» PROBLEM TO SOLVE: What lines in the records below mention "ankle"? List them all.

» THE INPUT:
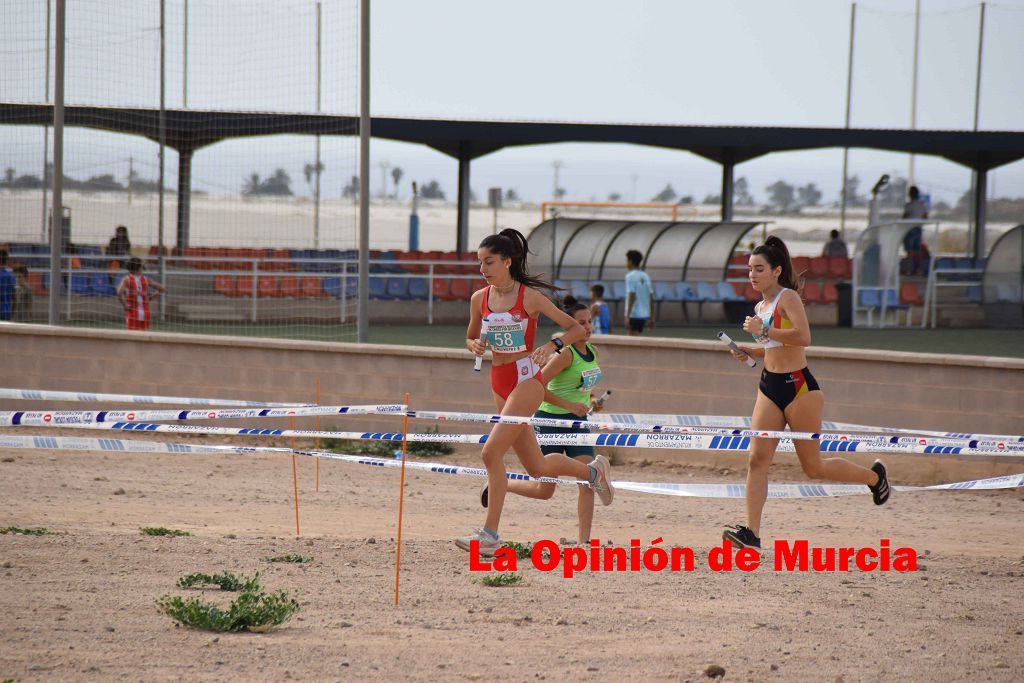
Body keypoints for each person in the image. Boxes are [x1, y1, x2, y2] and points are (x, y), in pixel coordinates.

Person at [722, 236, 890, 550]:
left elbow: (803, 337)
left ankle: (874, 477)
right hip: (769, 386)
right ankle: (751, 534)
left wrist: (764, 331)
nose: (753, 275)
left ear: (776, 271)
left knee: (813, 468)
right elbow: (773, 347)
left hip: (799, 388)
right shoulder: (761, 306)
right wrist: (750, 350)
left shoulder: (788, 299)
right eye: (749, 270)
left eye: (759, 269)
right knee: (756, 460)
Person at [459, 228, 614, 557]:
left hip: (526, 380)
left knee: (491, 453)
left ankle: (489, 534)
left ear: (507, 262)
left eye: (489, 262)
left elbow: (574, 328)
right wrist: (474, 343)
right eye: (479, 263)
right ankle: (592, 472)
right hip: (498, 378)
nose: (483, 269)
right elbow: (471, 336)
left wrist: (552, 344)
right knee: (538, 470)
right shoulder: (479, 299)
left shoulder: (528, 296)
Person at [479, 296, 605, 545]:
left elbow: (579, 386)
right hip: (551, 419)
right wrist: (569, 405)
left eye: (590, 321)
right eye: (581, 322)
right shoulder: (564, 355)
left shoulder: (593, 351)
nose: (588, 327)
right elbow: (539, 386)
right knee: (544, 490)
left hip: (577, 422)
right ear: (572, 325)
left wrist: (591, 400)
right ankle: (500, 486)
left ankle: (584, 542)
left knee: (587, 480)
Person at [117, 256, 165, 331]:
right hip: (145, 313)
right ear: (139, 267)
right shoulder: (146, 279)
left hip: (133, 313)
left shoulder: (127, 279)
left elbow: (119, 292)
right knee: (144, 337)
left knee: (131, 337)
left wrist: (125, 305)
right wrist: (151, 297)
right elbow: (162, 289)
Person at [624, 249, 653, 335]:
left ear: (630, 261)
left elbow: (631, 295)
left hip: (634, 314)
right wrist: (651, 316)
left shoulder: (630, 276)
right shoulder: (645, 276)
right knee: (636, 337)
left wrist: (627, 316)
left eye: (627, 261)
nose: (626, 264)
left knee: (632, 339)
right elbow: (651, 296)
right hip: (643, 314)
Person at [902, 186, 928, 276]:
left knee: (909, 251)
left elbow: (905, 216)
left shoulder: (909, 205)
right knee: (918, 250)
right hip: (918, 228)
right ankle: (920, 270)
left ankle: (909, 270)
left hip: (910, 228)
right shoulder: (922, 205)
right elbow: (925, 216)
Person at [0, 250, 15, 321]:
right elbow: (14, 296)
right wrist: (12, 314)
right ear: (6, 261)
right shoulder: (11, 276)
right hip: (6, 311)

» RESULT FOR THIS TASK:
left ankle: (874, 477)
right ankle: (751, 534)
left ankle: (489, 534)
right ankle: (592, 472)
right ankle: (500, 486)
left ankle: (584, 542)
right ankle: (920, 270)
left ankle: (909, 270)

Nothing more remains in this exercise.